Speaking at the Polestar Business Journalism Award function, he said, “Be it business or non-business journalism, analytical media, such as weekly and monthly magazines stand out for providing deep and thorough analyses of current happenings when compared with the urge of instant gratification of social and mainstream media including television and the daily newspaper. However, all three media are essential as they cater to the needs of their confined consumer groups.”
Saying that mainstream media still has a decisive role to play, he called for broadbasing the coverage focus with a sense of inclusivity on issues and people who largely remain outside the news radar. “Our villages are witnessing a phenomenal level of social engineering. The mainstream media should pan its camera on the transformation happening in the remote and less known corners of the country, which could attract serious attention towards the opportunities in those places,” he said.
Jain also said the sentiment of cynicism and over-criticism by the media was not good for society as it shapes the perception and attitude of the common public. The press must muster the courage to invest and innovate. It can influence the thinking process, such as educate people on how to create companies like Apple, Facebook and Microsoft rather than remain just an end-user of their products and services.
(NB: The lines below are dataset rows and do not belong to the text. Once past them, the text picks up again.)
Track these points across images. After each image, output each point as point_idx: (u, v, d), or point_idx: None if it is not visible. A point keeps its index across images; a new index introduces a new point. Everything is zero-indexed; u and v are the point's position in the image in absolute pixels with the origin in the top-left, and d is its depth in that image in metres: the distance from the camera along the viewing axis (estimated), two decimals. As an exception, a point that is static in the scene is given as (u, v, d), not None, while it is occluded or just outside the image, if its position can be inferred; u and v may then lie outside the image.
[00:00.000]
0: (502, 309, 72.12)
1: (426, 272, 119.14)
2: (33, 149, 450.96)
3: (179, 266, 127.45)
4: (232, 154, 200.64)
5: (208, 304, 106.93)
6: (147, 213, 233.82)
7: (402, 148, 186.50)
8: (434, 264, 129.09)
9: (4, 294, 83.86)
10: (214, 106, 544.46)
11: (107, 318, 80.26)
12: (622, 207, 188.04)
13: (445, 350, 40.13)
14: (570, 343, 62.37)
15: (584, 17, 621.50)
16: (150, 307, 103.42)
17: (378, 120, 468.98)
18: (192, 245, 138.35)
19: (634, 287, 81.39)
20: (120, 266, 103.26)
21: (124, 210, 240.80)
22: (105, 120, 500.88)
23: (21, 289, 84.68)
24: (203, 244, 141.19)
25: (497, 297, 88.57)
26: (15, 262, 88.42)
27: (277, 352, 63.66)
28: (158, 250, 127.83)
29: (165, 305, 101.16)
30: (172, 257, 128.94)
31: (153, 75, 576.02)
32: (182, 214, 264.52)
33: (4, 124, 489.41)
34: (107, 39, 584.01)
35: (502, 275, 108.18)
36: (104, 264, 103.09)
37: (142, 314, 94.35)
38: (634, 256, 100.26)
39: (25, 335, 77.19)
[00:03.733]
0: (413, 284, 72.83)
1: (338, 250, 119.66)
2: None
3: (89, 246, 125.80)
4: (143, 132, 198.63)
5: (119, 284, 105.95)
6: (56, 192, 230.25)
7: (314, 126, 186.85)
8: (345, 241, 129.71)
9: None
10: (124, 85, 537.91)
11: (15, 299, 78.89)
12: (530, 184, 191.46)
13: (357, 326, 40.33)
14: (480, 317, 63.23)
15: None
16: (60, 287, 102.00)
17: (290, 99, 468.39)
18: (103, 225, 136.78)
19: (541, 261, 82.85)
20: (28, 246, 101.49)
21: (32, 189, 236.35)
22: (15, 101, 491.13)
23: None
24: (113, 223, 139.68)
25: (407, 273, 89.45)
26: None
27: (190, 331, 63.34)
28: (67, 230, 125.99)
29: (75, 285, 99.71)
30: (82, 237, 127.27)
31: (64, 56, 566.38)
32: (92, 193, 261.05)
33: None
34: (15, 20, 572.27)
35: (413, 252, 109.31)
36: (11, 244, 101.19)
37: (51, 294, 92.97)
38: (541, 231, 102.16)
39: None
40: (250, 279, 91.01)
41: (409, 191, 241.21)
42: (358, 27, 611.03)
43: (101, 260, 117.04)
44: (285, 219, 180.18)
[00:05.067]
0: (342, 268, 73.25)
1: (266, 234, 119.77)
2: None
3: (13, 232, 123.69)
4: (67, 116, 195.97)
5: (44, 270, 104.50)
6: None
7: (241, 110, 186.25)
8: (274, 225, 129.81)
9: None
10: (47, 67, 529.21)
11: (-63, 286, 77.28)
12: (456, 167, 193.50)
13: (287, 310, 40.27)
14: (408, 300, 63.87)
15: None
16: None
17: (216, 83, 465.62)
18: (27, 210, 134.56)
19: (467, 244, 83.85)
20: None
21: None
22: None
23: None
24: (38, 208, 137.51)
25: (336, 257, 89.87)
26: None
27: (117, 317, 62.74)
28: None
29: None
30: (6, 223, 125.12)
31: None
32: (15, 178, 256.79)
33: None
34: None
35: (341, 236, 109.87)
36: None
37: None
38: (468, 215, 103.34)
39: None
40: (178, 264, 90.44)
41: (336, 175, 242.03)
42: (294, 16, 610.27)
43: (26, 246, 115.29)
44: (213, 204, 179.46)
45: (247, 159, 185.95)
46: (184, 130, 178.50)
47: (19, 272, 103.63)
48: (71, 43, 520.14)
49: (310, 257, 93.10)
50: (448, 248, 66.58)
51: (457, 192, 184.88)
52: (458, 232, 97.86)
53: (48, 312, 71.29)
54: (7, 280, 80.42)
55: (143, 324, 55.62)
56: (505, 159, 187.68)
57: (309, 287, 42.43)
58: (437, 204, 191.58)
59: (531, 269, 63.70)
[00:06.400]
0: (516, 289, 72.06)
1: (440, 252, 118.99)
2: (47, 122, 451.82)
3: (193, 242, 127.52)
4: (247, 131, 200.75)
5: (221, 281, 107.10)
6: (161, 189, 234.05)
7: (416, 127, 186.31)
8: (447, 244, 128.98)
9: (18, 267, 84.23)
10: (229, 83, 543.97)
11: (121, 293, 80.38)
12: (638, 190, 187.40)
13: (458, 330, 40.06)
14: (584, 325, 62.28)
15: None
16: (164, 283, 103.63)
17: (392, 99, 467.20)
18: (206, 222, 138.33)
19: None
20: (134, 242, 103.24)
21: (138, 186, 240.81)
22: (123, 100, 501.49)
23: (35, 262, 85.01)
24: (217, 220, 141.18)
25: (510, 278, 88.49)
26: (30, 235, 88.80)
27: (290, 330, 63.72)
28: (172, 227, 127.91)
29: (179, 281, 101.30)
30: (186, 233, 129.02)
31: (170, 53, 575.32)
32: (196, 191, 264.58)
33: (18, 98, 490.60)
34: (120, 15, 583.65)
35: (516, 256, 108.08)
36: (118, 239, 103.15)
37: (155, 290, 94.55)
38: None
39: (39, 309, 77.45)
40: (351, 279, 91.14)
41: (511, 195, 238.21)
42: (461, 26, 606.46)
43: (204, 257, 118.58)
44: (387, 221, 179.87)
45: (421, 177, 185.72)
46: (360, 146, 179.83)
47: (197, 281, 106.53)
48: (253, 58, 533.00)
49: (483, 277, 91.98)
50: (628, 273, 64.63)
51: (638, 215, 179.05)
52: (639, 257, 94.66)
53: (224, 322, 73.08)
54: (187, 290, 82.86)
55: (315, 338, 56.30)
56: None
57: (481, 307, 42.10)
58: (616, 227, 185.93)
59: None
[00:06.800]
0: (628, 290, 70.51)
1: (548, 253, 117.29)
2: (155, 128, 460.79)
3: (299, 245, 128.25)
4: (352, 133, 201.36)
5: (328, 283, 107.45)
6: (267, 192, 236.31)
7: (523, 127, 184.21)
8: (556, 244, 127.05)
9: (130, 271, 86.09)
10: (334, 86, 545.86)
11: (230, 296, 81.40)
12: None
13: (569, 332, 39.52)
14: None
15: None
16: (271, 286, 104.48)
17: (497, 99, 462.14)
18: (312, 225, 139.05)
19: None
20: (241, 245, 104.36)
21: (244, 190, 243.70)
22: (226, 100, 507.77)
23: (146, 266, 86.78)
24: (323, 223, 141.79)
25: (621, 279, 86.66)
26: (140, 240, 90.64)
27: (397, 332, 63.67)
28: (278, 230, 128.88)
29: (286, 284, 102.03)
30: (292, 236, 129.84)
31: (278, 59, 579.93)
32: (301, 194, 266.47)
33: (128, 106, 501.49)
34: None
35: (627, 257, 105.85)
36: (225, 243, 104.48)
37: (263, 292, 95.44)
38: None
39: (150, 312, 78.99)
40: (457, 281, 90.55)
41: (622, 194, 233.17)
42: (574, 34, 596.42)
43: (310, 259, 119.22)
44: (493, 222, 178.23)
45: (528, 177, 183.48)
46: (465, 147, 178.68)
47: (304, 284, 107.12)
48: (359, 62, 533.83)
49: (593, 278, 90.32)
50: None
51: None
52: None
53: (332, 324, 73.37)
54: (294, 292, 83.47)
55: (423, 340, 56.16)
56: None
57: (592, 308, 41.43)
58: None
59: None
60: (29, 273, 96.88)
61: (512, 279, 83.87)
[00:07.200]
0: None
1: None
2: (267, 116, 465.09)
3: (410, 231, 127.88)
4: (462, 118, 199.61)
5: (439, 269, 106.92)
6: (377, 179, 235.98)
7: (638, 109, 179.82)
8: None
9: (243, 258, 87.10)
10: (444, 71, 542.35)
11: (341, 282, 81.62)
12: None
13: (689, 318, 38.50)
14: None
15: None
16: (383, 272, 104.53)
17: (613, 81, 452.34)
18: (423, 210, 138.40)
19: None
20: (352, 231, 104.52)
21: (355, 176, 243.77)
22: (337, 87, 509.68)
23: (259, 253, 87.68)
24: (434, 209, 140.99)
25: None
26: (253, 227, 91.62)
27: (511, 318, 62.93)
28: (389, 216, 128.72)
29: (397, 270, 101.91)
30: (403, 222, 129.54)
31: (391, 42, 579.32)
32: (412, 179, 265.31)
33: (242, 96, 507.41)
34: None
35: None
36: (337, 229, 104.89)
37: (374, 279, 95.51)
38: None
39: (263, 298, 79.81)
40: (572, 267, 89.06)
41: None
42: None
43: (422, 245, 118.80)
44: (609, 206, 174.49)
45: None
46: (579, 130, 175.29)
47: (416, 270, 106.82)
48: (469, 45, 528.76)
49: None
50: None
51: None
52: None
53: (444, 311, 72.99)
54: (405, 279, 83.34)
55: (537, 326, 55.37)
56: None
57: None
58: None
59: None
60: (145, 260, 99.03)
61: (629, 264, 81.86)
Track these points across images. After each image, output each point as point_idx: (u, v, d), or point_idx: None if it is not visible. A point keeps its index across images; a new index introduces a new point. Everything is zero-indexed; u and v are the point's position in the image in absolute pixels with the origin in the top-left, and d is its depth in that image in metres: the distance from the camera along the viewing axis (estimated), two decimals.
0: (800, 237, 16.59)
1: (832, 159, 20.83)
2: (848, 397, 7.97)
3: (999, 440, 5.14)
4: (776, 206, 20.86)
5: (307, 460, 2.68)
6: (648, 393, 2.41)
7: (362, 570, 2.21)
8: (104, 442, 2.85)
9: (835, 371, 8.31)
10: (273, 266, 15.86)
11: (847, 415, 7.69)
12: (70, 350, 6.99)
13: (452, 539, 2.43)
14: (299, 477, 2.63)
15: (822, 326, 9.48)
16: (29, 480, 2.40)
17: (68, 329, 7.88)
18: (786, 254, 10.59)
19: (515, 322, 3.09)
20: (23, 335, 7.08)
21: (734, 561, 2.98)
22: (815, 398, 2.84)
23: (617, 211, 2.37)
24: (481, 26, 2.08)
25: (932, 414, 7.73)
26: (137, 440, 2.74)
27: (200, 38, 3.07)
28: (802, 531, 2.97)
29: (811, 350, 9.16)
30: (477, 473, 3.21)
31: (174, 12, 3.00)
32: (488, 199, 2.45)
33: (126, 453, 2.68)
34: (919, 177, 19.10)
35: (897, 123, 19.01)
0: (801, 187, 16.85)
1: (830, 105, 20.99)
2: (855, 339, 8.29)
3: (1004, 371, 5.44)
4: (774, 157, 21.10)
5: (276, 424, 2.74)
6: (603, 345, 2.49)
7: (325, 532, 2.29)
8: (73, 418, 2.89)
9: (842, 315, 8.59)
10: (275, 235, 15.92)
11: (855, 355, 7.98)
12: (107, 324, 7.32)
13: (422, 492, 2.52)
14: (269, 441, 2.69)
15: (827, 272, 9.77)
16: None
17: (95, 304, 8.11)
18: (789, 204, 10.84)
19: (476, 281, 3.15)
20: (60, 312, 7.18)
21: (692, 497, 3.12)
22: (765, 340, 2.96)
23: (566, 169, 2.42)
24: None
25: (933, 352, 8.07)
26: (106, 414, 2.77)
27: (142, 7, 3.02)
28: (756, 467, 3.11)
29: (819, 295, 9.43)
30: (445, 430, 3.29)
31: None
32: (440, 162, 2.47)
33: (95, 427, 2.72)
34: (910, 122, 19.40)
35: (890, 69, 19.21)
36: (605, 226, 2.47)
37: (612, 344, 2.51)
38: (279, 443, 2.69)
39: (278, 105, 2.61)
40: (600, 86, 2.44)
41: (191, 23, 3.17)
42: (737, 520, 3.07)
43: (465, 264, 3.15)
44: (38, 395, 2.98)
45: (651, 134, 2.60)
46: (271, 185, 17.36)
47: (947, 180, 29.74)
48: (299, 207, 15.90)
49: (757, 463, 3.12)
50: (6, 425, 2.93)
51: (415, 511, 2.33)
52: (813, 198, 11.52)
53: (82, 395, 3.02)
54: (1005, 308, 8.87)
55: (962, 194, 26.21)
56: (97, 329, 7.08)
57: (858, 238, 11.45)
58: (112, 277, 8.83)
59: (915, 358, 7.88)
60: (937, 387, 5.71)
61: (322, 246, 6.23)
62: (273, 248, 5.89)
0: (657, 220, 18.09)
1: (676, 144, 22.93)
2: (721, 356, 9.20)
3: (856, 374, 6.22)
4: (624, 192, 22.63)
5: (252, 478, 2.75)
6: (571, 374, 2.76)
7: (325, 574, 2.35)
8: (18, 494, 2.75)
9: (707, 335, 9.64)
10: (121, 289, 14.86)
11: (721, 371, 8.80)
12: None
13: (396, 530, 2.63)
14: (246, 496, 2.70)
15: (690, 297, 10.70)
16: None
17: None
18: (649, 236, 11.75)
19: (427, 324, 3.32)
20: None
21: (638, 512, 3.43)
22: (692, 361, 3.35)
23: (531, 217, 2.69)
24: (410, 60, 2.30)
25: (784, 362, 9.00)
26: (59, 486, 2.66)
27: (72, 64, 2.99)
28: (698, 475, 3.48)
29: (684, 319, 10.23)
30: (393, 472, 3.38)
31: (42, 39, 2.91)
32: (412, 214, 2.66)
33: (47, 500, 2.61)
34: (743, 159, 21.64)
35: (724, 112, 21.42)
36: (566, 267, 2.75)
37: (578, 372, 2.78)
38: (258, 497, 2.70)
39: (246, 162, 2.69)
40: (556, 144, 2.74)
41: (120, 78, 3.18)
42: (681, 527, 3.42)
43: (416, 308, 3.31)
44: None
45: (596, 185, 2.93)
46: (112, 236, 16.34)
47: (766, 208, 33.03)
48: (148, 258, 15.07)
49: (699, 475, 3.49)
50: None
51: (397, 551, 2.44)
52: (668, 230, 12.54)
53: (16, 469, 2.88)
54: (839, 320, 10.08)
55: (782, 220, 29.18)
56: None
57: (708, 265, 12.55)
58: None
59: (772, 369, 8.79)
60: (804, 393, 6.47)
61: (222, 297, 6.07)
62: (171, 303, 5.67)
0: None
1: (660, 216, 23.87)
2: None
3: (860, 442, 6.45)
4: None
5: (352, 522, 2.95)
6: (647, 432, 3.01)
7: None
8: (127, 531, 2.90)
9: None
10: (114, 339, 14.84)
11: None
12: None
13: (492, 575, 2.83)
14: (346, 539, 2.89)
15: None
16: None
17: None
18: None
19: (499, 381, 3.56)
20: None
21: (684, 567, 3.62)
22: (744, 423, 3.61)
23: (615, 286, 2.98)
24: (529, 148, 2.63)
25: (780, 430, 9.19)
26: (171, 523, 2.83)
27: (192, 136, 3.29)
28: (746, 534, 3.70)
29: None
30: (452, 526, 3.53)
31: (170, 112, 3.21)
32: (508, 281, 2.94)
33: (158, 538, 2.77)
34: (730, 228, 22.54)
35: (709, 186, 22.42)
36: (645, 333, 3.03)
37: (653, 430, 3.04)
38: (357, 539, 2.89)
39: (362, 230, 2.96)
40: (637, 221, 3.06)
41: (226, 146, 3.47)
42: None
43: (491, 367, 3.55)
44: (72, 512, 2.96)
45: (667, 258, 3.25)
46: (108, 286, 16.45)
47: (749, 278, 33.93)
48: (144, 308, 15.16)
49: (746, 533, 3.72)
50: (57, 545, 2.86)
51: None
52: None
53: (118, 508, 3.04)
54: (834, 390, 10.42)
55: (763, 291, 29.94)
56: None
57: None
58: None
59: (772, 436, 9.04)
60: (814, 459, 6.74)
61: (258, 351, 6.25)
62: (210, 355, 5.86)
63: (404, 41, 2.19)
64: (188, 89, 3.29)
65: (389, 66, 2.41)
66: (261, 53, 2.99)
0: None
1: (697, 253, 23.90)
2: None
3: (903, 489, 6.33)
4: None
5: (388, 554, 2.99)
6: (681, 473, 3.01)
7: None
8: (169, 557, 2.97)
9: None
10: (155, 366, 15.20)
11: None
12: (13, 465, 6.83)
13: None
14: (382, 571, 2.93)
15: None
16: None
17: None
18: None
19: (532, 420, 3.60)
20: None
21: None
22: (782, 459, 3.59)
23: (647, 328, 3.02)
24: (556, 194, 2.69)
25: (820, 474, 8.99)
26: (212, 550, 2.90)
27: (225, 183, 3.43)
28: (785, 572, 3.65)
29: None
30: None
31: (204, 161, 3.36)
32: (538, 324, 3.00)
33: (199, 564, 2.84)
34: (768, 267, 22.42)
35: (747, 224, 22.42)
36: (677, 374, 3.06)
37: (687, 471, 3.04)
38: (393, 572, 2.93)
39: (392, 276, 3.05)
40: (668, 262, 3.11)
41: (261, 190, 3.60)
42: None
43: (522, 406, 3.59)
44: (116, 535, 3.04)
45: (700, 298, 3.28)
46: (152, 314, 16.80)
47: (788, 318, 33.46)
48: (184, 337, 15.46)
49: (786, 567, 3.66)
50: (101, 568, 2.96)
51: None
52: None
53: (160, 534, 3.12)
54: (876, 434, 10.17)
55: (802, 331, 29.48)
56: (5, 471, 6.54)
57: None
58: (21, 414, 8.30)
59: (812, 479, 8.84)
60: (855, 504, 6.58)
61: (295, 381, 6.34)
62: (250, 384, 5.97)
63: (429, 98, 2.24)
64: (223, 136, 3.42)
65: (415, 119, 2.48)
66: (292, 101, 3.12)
The Prime Minister's Economic Advisor Council (PMEAC) chairman C Rangarajan in his address underlined the importance of business journalism in spreading economic and financial literacy following economic liberalisation in 1991. Rangarajan said that though television steals the focus from print on instant news, but print alone could elaborate and expound. As for editorial judgment on burning topics, Rangarajan said that facts are sacred, but journalism is not just based on facts—information and interpretation also count.